3.2. Нечаевщина
С 1866 по 1868 гг. освободительное движение в России переживало глубокий спад, но не было подавлено. «Оно только въелось глубже и дальше пустило корни», – писал о нем Герцен[383]. Передовая общественность и в то время («глухое, томительное и безжизненное», как воспринимали его П.Л. Лавров и А.Е. Пресняков[384]) находила возможность «вполоткрыто» пропагандировать демократические идеи, сделав своими рупорами лучшие отечественные журналы – «Дело», выходившее с конца 1866 г. во главе с бывшим редактором только что закрытого «Русского слова» Г.Е. Благосветловым, и, в особенности, «Отечественные записки», которые с конца 1867 г. возглавили Н.А. Некрасов и М.Е. Салтыков-Щедрин[385]. Больше того, уже в 1867 – 1868 гг. создавались в России нелегальные организации революционеров.

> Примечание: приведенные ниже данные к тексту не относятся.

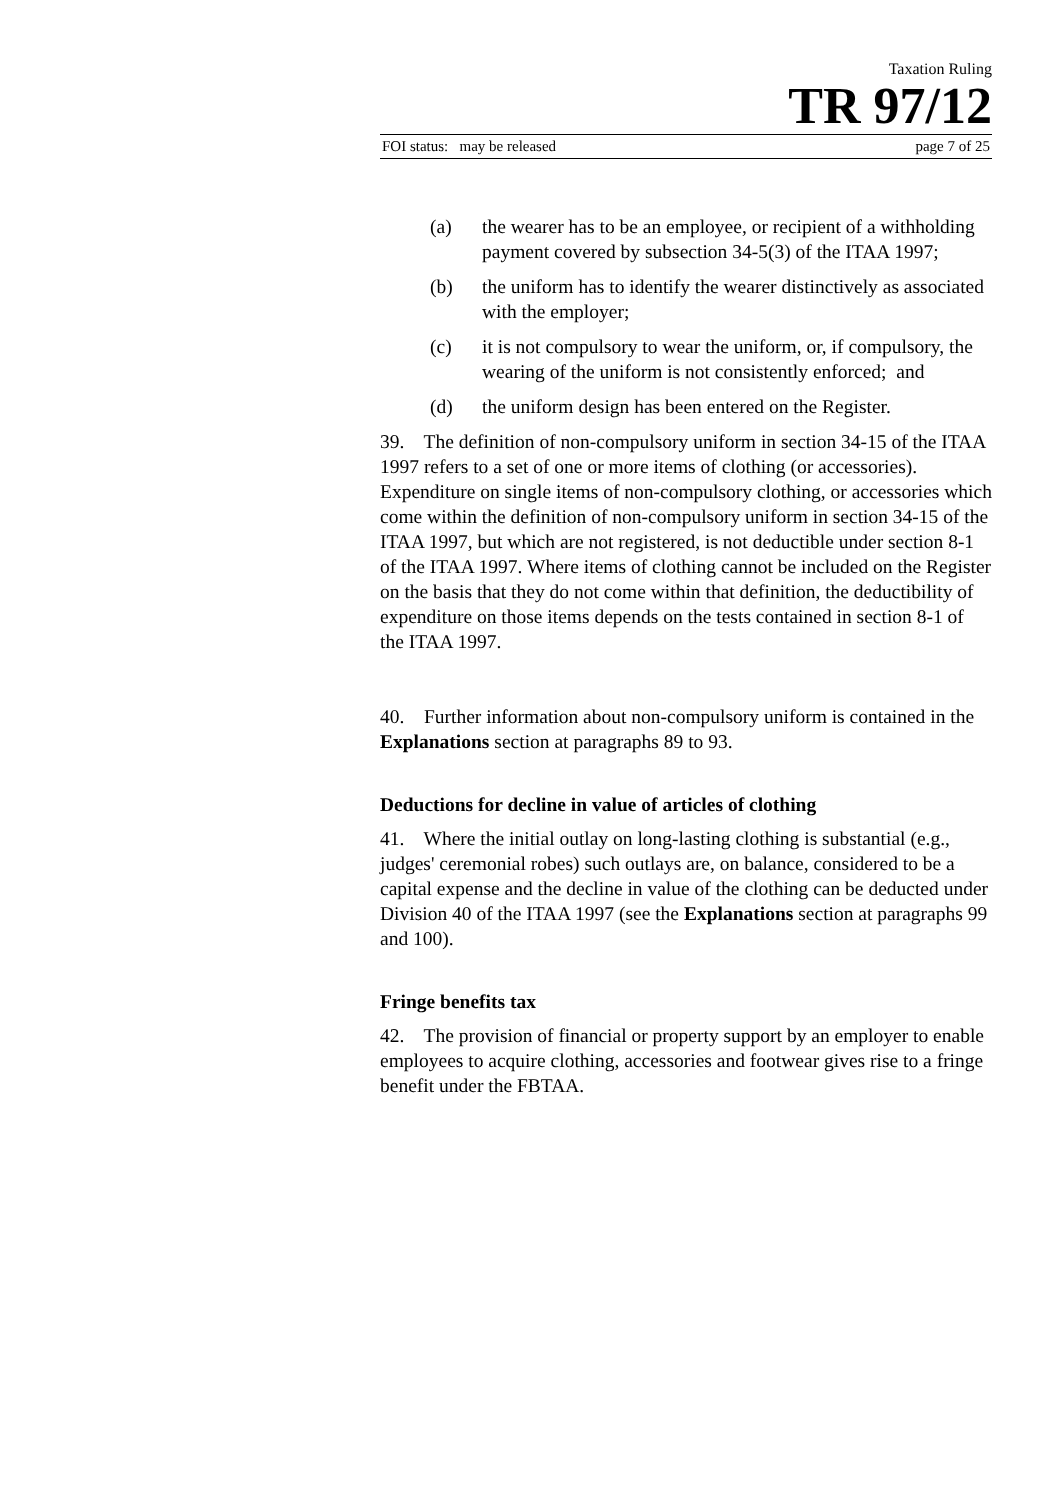Taxation Ruling
TR 97/12
FOI status: may be released page 7 of 25
(a) the wearer has to be an employee, or recipient of a withholding payment covered by subsection 34-5(3) of the ITAA 1997;
(b) the uniform has to identify the wearer distinctively as associated with the employer;
(c) it is not compulsory to wear the uniform, or, if compulsory, the wearing of the uniform is not consistently enforced; and
(d) the uniform design has been entered on the Register.
39. The definition of non-compulsory uniform in section 34-15 of the ITAA 1997 refers to a set of one or more items of clothing (or accessories). Expenditure on single items of non-compulsory clothing, or accessories which come within the definition of non-compulsory uniform in section 34-15 of the ITAA 1997, but which are not registered, is not deductible under section 8-1 of the ITAA 1997. Where items of clothing cannot be included on the Register on the basis that they do not come within that definition, the deductibility of expenditure on those items depends on the tests contained in section 8-1 of the ITAA 1997.
40. Further information about non-compulsory uniform is contained in the Explanations section at paragraphs 89 to 93.
Deductions for decline in value of articles of clothing
41. Where the initial outlay on long-lasting clothing is substantial (e.g., judges' ceremonial robes) such outlays are, on balance, considered to be a capital expense and the decline in value of the clothing can be deducted under Division 40 of the ITAA 1997 (see the Explanations section at paragraphs 99 and 100).
Fringe benefits tax
42. The provision of financial or property support by an employer to enable employees to acquire clothing, accessories and footwear gives rise to a fringe benefit under the FBTAA.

Так, с 1867 г. в Петербурге параллельно действовали два кружка революционной молодежи: радикальная «Сморгонская академия» во главе с будущим вождем русского бланкизма П.Н. Ткачевым и умеренно-просветительное «Рублевое общество» Г.А. Лопатина и Ф.В. Волховского. После того как в феврале 1868 г. «Рублевое общество» было разгромлено, Волховский отсидел 6 месяцев в тюрьме и с осени того же года начал группировать новый кружок в Москве. Все эти кружки, естественно, обдумывали пути и средства освободительной борьбы. Их участники в большинстве своем не желали следовать примеру Каракозова, выстрел которого осудили тогда и Герцен и даже Бакунин[386]. Но царизм продолжал терроризировать всех «неблагонадежных». В результате, как это часто бывает в истории, крайности реакции вызвали противоположную крайность. Придавленное и униженное русское общество после двух лет терпения взорвалось экстремистской акцией протеста, которая получила скандальную известность во всем мире как нечавщина.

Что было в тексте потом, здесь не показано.